Agência France-Presse
postado em 10/04/2014 14:17
Moscou - O presidente russo, Vladimir Putin, quer provocar o caos nas regiões de língua russa do leste da Ucrânia para desacreditar o governo pró-europeu de Kiev, mas não tem a intenção de realizar uma intervenção militar, segundo os especialistas.
O súbito aumento de tensão nos últimos dias nas cidades de Lugansk, Donetsk e Kharkiv, onde militares pró-russos tomaram vários edifícios oficiais, aumentam os temores de uma repetição do que ocorreu na Crimeia.
Esta península ucraniana do Mar Negro foi anexada à Rússia em março, depois que homens armados pró-russos e sem uniformes oficiais tomaram o controle da região e foi realizado um referendo de anexação, considerado ilegal pelo Ocidente.
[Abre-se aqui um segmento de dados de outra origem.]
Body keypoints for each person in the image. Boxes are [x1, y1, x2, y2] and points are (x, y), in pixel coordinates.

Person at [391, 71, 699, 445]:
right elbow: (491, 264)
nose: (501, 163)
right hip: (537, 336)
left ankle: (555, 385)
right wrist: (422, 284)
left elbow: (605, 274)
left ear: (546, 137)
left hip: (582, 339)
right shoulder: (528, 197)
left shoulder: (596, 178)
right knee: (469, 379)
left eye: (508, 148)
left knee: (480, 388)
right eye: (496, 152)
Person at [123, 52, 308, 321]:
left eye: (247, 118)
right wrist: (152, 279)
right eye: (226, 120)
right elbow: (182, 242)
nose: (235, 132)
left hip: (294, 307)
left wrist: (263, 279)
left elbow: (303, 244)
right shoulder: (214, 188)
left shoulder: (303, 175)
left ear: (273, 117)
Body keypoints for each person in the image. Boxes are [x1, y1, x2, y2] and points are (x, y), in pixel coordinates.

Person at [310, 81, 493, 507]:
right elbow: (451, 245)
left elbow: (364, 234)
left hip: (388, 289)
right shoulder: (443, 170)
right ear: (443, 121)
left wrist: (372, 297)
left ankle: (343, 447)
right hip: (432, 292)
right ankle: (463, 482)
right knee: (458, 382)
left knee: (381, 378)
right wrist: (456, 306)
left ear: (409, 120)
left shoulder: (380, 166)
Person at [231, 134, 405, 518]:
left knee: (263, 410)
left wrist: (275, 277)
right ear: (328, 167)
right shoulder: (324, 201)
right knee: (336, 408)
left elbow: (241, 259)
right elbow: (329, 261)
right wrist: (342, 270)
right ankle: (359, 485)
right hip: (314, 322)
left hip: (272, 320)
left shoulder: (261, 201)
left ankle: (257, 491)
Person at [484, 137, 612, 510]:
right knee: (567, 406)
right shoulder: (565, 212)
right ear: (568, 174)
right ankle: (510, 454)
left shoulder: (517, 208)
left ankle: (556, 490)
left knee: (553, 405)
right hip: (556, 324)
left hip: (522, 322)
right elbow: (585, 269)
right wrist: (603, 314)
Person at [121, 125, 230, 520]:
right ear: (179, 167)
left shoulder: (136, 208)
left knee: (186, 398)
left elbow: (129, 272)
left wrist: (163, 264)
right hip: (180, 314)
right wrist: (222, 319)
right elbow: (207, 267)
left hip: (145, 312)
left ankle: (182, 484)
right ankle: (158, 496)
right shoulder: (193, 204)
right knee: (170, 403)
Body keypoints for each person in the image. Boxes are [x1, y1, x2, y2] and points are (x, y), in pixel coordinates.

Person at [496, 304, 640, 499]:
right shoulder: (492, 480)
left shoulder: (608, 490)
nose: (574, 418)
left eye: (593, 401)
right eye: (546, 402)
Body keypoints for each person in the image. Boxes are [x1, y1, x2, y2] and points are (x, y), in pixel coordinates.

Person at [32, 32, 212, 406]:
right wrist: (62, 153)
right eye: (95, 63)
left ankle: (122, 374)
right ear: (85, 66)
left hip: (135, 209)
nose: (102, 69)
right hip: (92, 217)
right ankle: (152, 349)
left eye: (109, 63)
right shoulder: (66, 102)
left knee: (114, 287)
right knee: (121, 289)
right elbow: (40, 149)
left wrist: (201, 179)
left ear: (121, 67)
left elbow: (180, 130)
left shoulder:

Mas, segundo os especialistas, a situação atual no leste da Ucrânia é diferente, por um lado porque os Estados Unidos e a União Europeia ameaçam com sanções, e por outro porque a população não é favorável à anexação.
"Uma intervenção militar seria totalmente absurda. Nossos líderes já entenderam que o risco é muito alto, que há a possibilidade de duras sanções econômicas", explicou à AFP o analista russo Alexei Malachenko, do Centro Carnegie.
Após a anexação da Crimeia, os Estados Unidos e a Rússia reagiram adotando sanções contra autoridades russas e ucranianas pró-russas. E o presidente americano, Barack Obama, falou da possibilidade de sancionar "setores chave" da economia russa em caso de aumento da escalada.
Criar instabilidade
Por sua vez, segundo o analista Konstantin Kalachev, "não há consenso" sobre a integração à Rússia entre os habitantes destas regiões industriais de língua russa do leste da Ucrânia.
Apenas 30%, segundo as pesquisas, querem se separar da Ucrânia para formar parte da Rússia, um número que está muito distante da unanimidade ocorrida na Crimeia, segundo Kalachev.
[SAIBAMAIS]Uma análise compartilhada pelo jornal econômico Vedomosti, que lembra que estas regiões não estão isoladas geograficamente nem têm uma base militar russa, como era o caso na Crimeia.
"Se a política do Kremlin com a Ucrânia é racional, uma intervenção no sudeste é inútil e não tem nenhum interesse. A situação social e o nível de apoio não têm nada a ver com o que se viu na Crimeia, o risco é muito mais alto de todos os pontos de vista", afirma o jornal em um editorial.
A política atual do Kremlin consiste em "apoiar e controlar a instabilidade no leste da Ucrânia para colocar em xeque a legitimidade das eleições presidenciais e tentar influenciar nas reformas constitucionais" desta ex-república soviética, independente desde 1991, segundo Vedomosti.
Após a destituição, em fevereiro, do presidente pró-russo Viktor Yanukovytch, o novo governo interino de Kiev convocou eleições presidenciais para 25 de maio. Até agora os candidatos favoritos são todos pró-europeus, que querem aproximar do Ocidente esta ex-república soviética de 46 milhões de habitantes.
Os Estados Unidos acusaram na terça-feira a Rússia de criar o caos na Ucrânia, enquanto o governo interino de Kiev classifica os separatistas pró-russos que ocupam edifícios oficiais em Donestk, Kharkiv e Lugansk de "terroristas e criminosos".
Por sua vez, o presidente Vladimir Putin advertiu o governo ucraniano a não cometer atos irreparáveis, depois que Kiev ameaçou com uma intervenção contra os separatistas.
Segundo Kalachev, a Rússia quer conseguir no mínimo que a Ucrânia se torne uma federação, na qual as regiões pró-russas tenham autonomia suficiente para negociar acordos comerciais e diplomáticos diretamente com Moscou.